I'm trying to convert this median calculation in MySQL to SQL Server.
http://danielsetzermann.com/howto/how-to-calculate-the-median-per-group-with-mysql/
Here is the code:
SET @row_number:=0;
SET @median_group:='';
SELECT
median_group, AVG(height) AS median
FROM
(SELECT
@row_number:=
CASE
WHEN @median_group = gender THEN @row_number + 1
ELSE 1
END AS count_of_group,
@median_group:=gender AS median_group,
gender,
height,
(SELECT
COUNT(*)
FROM heights
WHERE a.gender = gender)
AS total_of_group
FROM
(SELECT
gender,
height
FROM heights
ORDER BY gender, height)
AS a)
AS b
WHERE
count_of_group BETWEEN total_of_group / 2.0 AND total_of_group / 2.0 + 1
GROUP BY median_group
This is as far as I got:
DECLARE @row_number integer, @median_group varchar(100)
SET @row_number = 0
SET @median_group = ''
SELECT
@row_number = (CASE WHEN @median_group = gender THEN @row_number + 1 ELSE 1 END) AS count_of_group,
(@median_group = gender) AS median_group,
gender,
height,
(SELECT COUNT(*)
FROM heights
WHERE a.gender = gender)
AS total_of_group
FROM
(SELECT
gender,
height
FROM heights)
AS a
ORDER BY a.gender , a.height
Sadly I don't know how to get past this error:
A SELECT statement that assigns a value to a variable must not be combined with data-retrieval operations.
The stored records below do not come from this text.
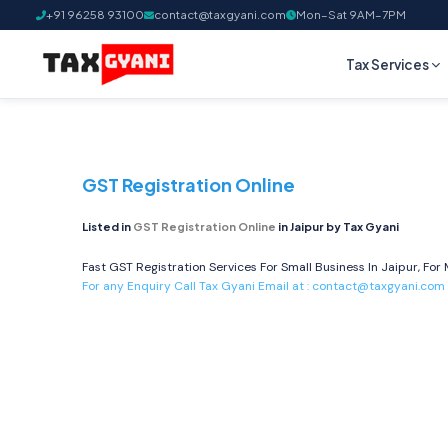
+91 96258 93100
contact@taxgyani.com
Mon–Sat 9AM–7PM
Tax Services
GST Registration Online
Listed in
GST Registration Online
in Jaipur by Tax Gyani
Fast GST Registration Services For Small Business In Jaipur, For 
For any Enquiry Call Tax Gyani Email at :
contact@taxgyani.com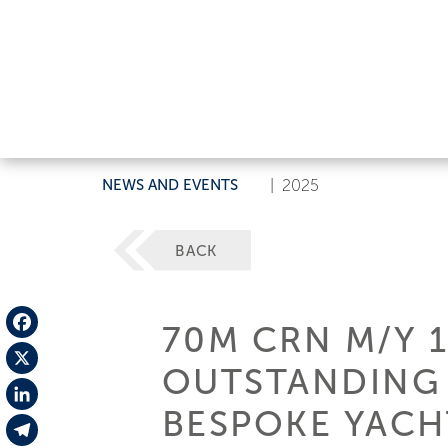
NEWS AND EVENTS
|
2025
BACK
70M CRN M/Y 
Facebook
OUTSTANDING 
X
BESPOKE YACH
LinkedIn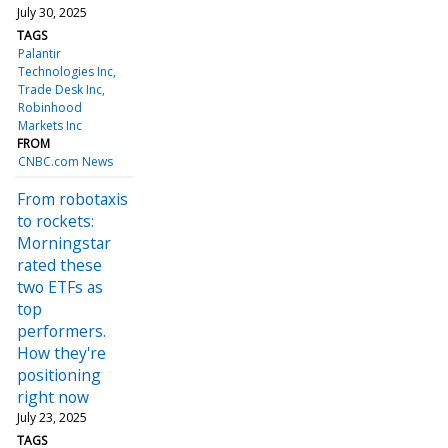
July 30, 2025
TAGS
Palantir
Technologies Inc
Trade Desk Inc
Robinhood
Markets Inc
FROM
CNBC.com News
From robotaxis
to rockets:
Morningstar
rated these
two ETFs as
top
performers.
How they're
positioning
right now
July 23, 2025
TAGS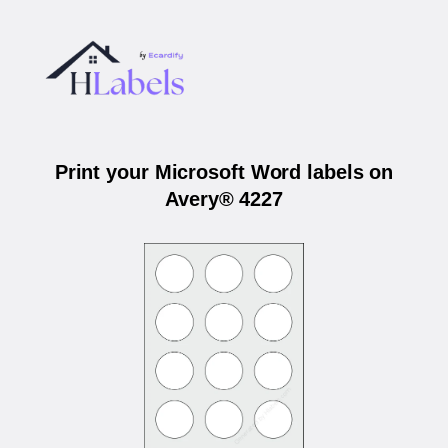
Print your Microsoft Word labels on
Avery® 4227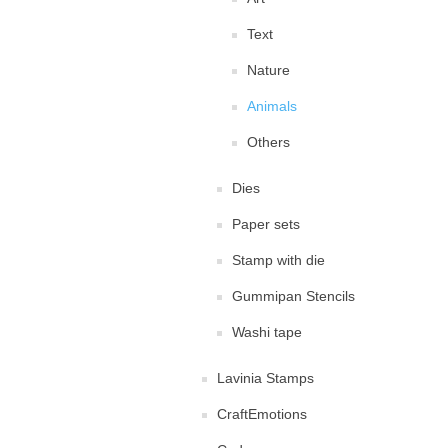
Text
Nature
Animals
Others
Dies
Paper sets
Stamp with die
Gummipan Stencils
Washi tape
Lavinia Stamps
CraftEmotions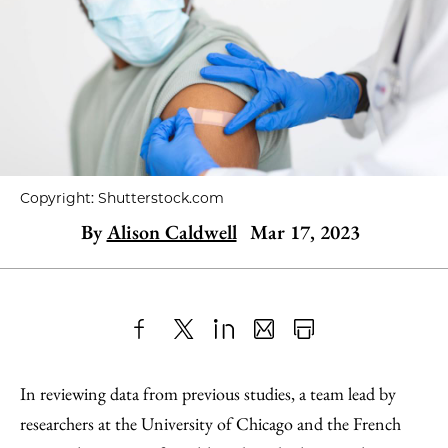
Copyright: Shutterstock.com
By
Alison Caldwell
Mar 17, 2023
Share
X
LinkedIn
Share
Print
to
as
Content
In reviewing data from previous studies, a team lead by
Facebook
an
researchers at the University of Chicago and the French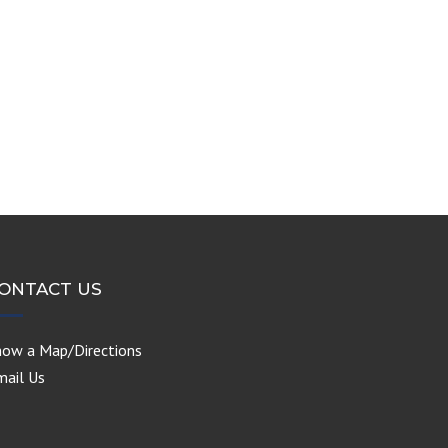
ONTACT US
how a Map/Directions
mail Us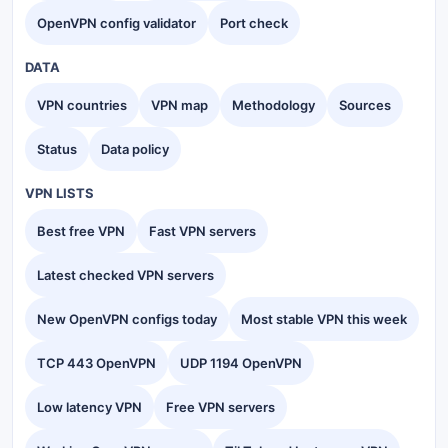
OpenVPN config validator
Port check
DATA
VPN countries
VPN map
Methodology
Sources
Status
Data policy
VPN LISTS
Best free VPN
Fast VPN servers
Latest checked VPN servers
New OpenVPN configs today
Most stable VPN this week
TCP 443 OpenVPN
UDP 1194 OpenVPN
Low latency VPN
Free VPN servers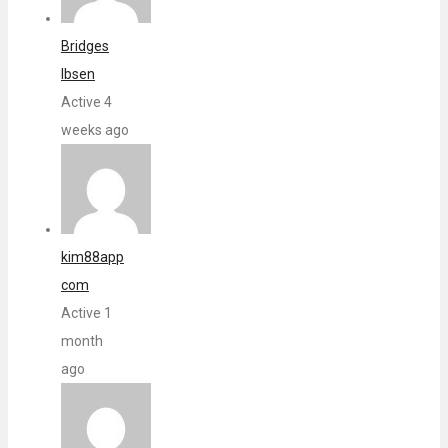
Bridges
Ibsen
Active 4
weeks ago
kim88app
com
Active 1
month
ago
I know there are a few other ways to calculate median that are SQL Server specific, but not knowing how to make this conversion is eating at me.
Why would you convert that code when you can do something like this?
select distinct gender, percentile_cont(0.5) over (partition by gender order by height)
from heights;
SQL Server has many other approaches for such a calculation.